Mumbai, July 14: A Public Interest Litigation (PIL) has been filed in the Bombay High Court, challenging the reservation policy of the Maharashtra government in medical and dental college admissions through Maharashtra Common Entrance Test (MH-CET).

The petition, filed by city-based NGO People's Health Organisation (India) through its counsel Ajay Paniker, is likely to come up for hearing on Monday before Division Bench comprising Chief Justice Swatantra Kumar and Justice Ranjana Desai.

The petitioner, through the PIL, has sought a stay from the Court on the admissions to the medical and dental colleges, beginning July 17, and relief against ''highly political and discriminatory'' reservation policy of the state government to safeguard the larger interest of student community from the state.

Stating that Maharashtra was a unique case in the country, which had plethora of reservation categories under Constitutional and Specified groups, the petitioner alleged that the impugned reservation policy was so grave that merely 15 per cent seats remain for open general merit students in government-run medical, dental and other professional colleges.
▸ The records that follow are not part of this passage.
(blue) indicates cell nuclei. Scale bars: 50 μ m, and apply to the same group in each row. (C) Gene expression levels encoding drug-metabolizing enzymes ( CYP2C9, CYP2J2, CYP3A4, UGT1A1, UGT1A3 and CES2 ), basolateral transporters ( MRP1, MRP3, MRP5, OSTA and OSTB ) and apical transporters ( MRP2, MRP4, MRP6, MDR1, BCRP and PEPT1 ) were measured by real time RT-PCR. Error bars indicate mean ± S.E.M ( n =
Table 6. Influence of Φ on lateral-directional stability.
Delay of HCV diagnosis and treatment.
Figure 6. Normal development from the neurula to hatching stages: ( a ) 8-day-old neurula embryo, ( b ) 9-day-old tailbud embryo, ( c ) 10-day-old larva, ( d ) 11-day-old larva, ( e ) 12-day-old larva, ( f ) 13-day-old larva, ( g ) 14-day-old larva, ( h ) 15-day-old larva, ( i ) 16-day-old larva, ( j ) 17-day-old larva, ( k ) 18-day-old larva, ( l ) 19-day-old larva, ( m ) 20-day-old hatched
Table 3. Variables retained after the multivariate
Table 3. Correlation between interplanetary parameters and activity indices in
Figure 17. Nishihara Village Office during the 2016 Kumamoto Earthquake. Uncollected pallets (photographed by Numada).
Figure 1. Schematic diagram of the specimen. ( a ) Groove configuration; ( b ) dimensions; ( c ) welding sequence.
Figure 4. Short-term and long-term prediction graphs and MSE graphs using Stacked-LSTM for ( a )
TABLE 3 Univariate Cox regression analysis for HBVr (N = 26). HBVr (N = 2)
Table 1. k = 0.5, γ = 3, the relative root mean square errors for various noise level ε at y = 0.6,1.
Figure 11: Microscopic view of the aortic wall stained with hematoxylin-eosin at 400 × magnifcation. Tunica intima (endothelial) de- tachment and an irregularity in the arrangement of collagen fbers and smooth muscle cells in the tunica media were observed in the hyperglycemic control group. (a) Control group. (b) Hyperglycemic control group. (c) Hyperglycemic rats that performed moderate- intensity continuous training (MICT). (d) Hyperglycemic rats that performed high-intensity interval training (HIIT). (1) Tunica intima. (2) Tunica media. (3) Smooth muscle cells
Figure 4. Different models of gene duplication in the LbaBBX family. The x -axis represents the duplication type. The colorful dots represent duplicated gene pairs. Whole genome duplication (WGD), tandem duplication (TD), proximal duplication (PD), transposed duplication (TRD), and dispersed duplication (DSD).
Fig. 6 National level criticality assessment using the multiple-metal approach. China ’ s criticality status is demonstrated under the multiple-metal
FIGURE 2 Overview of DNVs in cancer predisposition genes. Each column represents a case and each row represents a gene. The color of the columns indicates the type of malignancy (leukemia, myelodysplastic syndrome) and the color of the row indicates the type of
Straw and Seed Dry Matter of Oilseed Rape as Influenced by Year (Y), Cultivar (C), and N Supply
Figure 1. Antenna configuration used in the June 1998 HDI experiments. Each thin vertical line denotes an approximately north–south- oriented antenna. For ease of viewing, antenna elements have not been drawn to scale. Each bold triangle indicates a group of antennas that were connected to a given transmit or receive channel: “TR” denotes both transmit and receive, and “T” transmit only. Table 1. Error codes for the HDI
According to the petitioner, apart from caste-based reservations, to the extent of 50 per cent for SC, ST, VJ (Vimukta Jaati), Nomadic Tribe (NT) and OBC, there are also reservations for a host of other categories which included Central government nominees as well. Above all, 15 per cent seats are reserved for national quota in addition to state and regional quota, the petitoner stated.

Moreover, there is an un-equitable division of the state into three regions -- Vidarbha (11 districts), Marathwada (eight districts) and rest of Maharashtra (comprising 16 districts) -- for the purpose of medical education.

The medical seats from the state/municipal colleges in Mumbai and Thane are thrown open to everybody and hardly a fraction come to Mumbaikars the petition states.

According to the petitioner, the seat-distribution pattern over the last decade shows that several specified categories are added to the reservation-list and the percentage of seats are increased in the existing categories, often 'surreptitiously by the politicians and officialdom', leaving behind only 24 per cent seats for Open Merit on paper.

The PIL adds states that Maharashtra has been consistently contributing 310 of 2,060 medical and 36 of 240 dental seats, but its students do not get even a fraction of those seats.